MySQL Bugs: #10132: Crashing the server on corrupt InnoDB page is unhelpful

Bug #10132	Crashing the server on corrupt InnoDB page is unhelpful
Submitted:	25 Apr 2005 3:00	Modified:	23 Jan 2014 12:37
Reporter:	James Day	Email Updates:
Status:	Verified	Impact on me:	None
Category:	MySQL Server: InnoDB storage engine	Severity:	S1 (Critical)
Version:	5.1, 6.0	OS:	Linux (Linux)
Assigned to:	Assigned Account	CPU Architecture:	Any

Description:
When InnoDB encounters a corrupt page it crashes the database server. In doing so, InnoDB massively magnifies the effect of the problem, changing what is probably a single table corruption problem to an issue which completely disables every database and table held by the server. Net result: instead of disabling one table and affecting from under 1% to 55% of traffic to the site, the chosen course completely removes service from one of the top 100 sites on the net and has similar negative consequences for every server which is not dedicated to a single database but could instead continue to provide useful service while the problem is fixed.

How to repeat:
Do anything which results in a checksum failure for an InnoDB page. Operate a place with "make news headlines if completely unavailable for more than a short time" as its uptime requirement.

Suggested fix:
Clearly, a corrupt page is a critical error requiring prompt attention from the DBA. The same applies to MyISAM corruption issues, though marking the table crashed is far less disruptive. Equally clearly, acting in a way which magnifies the effect of the problem is highly undesirable for any production environment with any sort of uptime requirement.
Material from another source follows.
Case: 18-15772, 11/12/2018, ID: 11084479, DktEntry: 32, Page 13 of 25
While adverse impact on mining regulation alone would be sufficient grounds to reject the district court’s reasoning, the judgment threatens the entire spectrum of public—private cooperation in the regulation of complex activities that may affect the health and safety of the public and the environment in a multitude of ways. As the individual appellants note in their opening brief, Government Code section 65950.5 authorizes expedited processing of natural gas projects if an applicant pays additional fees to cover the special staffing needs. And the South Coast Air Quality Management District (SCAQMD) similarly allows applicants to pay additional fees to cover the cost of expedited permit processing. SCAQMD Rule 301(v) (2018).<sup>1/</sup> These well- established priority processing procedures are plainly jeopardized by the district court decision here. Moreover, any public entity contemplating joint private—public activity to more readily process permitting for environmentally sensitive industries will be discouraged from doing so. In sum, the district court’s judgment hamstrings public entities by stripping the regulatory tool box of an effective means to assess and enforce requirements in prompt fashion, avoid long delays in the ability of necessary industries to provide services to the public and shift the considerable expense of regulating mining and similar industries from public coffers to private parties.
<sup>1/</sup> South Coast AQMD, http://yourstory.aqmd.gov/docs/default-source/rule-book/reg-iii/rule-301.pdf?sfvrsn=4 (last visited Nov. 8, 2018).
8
To avoid the approach of crashing the server, I suggest providing some way to alert the major client applications so they can display "Please tell your database administrator that there is a damaged table which requires urgent repair work" or similar on startup. Then all engines can use that approach to alert DBAs to critical issues and InnoDB could mark the table as crashed and/or return a failure response code for the operation instead of crashing the server and causing a complete loss of service.

Since some InnoDB corruption issues appear transient it could also be helpful for InnoDB to wait one second and retry the read, then use the normal (not critical) error log to report a possible hardware or operating system issue.

Not reporting which table is or may be involved is also unhelpful, leaving check table and another crash as apparently the only way to identify where the problem is. Check table for 120-180GB is best avoided. Even a half-guess to help to narrow down the problem would be helpful. The practical effect of this is that immediately commencing a copy from an intact slave or a restore from backup is far better than trying to identify and fix the problem area - because complete loss of service while identifying it, without some assurance of a restored service time, isn't tolerable compared to the certainty of a restore or copy solution.

Please try very hard to avoid completely killing the database server when there is any chance of leaving partial service and an opportunity for a desperate DBA to keep some semblance of service going while the problem is dealt with.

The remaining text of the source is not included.